Let $x \in \R$ be a real number.

Then there exists some increasing rational sequence that converges to $x$.

Proof

Let $\sequence {x_n}$ denote the sequence defined as:

$\forall n \in \N: x_n = \dfrac {\floor {n x} } n$

where $\floor {n x}$ denotes the floor of $n x$.

From Floor Function is Integer, $\floor {n x}$ is an integer.

Hence by definition of rational number, $\sequence {x_n}$ is a rational sequence.

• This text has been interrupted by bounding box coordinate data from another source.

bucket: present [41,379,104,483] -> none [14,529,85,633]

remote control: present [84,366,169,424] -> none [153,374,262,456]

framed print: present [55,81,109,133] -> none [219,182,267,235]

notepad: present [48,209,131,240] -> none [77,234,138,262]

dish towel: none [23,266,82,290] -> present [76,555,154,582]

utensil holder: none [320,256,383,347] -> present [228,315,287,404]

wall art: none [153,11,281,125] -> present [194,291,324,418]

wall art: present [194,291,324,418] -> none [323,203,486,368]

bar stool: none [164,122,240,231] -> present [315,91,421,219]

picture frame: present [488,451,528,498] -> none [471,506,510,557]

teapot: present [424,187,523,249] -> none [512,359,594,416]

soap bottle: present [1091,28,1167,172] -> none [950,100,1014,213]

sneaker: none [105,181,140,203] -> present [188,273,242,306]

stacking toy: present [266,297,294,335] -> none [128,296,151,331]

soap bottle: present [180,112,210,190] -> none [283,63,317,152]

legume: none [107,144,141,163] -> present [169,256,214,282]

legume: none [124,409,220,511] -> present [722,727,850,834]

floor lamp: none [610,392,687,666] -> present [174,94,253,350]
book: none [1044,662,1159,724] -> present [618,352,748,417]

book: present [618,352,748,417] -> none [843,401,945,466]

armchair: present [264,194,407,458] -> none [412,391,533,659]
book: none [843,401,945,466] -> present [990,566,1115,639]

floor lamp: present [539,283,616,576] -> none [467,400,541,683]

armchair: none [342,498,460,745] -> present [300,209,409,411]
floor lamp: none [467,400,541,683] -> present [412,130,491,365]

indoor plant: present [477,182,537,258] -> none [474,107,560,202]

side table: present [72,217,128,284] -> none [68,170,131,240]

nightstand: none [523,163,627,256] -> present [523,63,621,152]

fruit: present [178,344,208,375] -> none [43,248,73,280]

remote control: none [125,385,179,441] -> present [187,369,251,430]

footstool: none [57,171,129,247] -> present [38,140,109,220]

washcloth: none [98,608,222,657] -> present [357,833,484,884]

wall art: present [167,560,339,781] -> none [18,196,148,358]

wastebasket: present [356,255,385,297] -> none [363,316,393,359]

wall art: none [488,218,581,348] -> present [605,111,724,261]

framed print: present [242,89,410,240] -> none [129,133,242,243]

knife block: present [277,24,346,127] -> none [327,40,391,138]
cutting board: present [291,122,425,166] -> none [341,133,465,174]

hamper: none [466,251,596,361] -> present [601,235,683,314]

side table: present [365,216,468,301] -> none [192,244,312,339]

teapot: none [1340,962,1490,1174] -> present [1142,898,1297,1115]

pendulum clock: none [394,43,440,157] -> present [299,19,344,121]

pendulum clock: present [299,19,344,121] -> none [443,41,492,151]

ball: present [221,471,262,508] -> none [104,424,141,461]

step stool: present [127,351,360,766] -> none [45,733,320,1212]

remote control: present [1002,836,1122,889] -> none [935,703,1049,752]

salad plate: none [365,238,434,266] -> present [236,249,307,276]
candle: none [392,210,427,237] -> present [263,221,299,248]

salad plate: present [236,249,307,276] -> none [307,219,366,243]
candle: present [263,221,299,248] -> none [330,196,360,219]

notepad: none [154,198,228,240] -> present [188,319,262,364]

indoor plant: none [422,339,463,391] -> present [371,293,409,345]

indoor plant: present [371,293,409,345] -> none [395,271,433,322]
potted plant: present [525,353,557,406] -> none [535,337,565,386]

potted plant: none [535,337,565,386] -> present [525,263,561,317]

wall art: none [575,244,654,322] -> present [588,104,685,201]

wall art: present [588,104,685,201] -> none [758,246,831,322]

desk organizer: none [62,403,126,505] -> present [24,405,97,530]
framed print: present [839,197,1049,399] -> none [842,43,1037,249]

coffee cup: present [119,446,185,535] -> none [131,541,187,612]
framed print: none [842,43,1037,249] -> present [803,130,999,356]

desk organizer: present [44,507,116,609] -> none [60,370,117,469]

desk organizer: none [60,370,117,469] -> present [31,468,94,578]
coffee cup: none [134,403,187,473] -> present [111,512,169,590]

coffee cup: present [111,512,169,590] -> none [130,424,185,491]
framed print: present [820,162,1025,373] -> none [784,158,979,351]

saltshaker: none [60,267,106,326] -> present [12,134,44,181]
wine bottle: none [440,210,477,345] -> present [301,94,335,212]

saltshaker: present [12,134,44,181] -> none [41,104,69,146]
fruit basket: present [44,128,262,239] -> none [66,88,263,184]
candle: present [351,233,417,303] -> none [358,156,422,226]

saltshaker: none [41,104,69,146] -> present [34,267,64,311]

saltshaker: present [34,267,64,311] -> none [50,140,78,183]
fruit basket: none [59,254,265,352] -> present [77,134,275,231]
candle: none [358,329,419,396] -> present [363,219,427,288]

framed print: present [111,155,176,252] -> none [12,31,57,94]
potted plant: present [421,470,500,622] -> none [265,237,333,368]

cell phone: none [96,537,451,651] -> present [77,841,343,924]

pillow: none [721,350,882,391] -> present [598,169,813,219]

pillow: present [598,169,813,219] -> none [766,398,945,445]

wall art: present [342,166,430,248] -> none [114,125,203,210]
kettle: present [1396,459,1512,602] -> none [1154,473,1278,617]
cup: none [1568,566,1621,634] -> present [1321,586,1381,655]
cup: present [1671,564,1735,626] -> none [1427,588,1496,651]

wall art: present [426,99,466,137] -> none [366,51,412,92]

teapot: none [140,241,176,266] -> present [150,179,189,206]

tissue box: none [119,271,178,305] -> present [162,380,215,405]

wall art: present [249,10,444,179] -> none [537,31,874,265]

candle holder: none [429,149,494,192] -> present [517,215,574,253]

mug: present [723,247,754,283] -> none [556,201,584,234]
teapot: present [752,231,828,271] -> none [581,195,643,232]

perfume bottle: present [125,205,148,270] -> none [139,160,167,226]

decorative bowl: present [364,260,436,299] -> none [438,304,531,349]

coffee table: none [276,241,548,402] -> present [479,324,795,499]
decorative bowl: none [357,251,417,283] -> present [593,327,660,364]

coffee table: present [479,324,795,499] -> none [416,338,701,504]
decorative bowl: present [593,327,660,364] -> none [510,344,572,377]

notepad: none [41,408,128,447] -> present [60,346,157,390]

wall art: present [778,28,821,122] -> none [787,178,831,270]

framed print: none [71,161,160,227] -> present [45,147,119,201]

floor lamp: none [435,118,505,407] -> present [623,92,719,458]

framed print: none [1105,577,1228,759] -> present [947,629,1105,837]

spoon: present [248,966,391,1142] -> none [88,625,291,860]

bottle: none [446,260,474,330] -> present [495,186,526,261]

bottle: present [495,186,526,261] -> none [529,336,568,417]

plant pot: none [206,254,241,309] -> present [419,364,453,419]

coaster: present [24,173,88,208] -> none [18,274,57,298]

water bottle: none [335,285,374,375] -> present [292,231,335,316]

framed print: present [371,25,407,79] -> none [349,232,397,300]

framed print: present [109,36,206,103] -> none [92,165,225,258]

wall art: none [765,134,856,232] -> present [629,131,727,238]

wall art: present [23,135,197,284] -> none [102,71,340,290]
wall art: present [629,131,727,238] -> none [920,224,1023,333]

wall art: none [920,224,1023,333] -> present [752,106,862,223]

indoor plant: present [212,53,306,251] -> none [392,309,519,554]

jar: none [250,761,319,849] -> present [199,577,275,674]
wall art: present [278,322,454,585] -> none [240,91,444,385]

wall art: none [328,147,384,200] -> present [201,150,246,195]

$n x - 1 < \floor {n x} \le nx$

Thus:

$\dfrac {n x - 1} n < \dfrac {\floor {n x} } n \le x$

Further:

 $\displaystyle \lim_{n \mathop \to \infty} \frac {n x - 1} n$ $=$ $\displaystyle \lim_{n \mathop \to \infty} \paren {x - \frac 1 n}$ $\displaystyle$ $=$ $\displaystyle \lim_{n \mathop \to \infty} x - \lim_{n \mathop \to \infty} \frac 1 n$ Combined Sum Rule for Real Sequences $\displaystyle$ $=$ $\displaystyle x - 0$ Quotient Rule for Limits of Functions $\displaystyle$ $=$ $\displaystyle x$

From the Squeeze Theorem for Real Sequences:

$\displaystyle \lim_{n \mathop \to \infty} \frac {\floor {n x} } n = x$

From Peak Point Lemma, there is a monotone subsequence $\sequence {x_{n_k} }$ of $\sequence {x_n}$.

We have that $\sequence {x_n}$ is bounded above by $x$.

Hence $\sequence {x_{n_k} }$ is increasing.

From Limit of Subsequence equals Limit of Real Sequence, $\sequence {x_{n_k} }$ converges to $x$.

Hence the result.

$\blacksquare$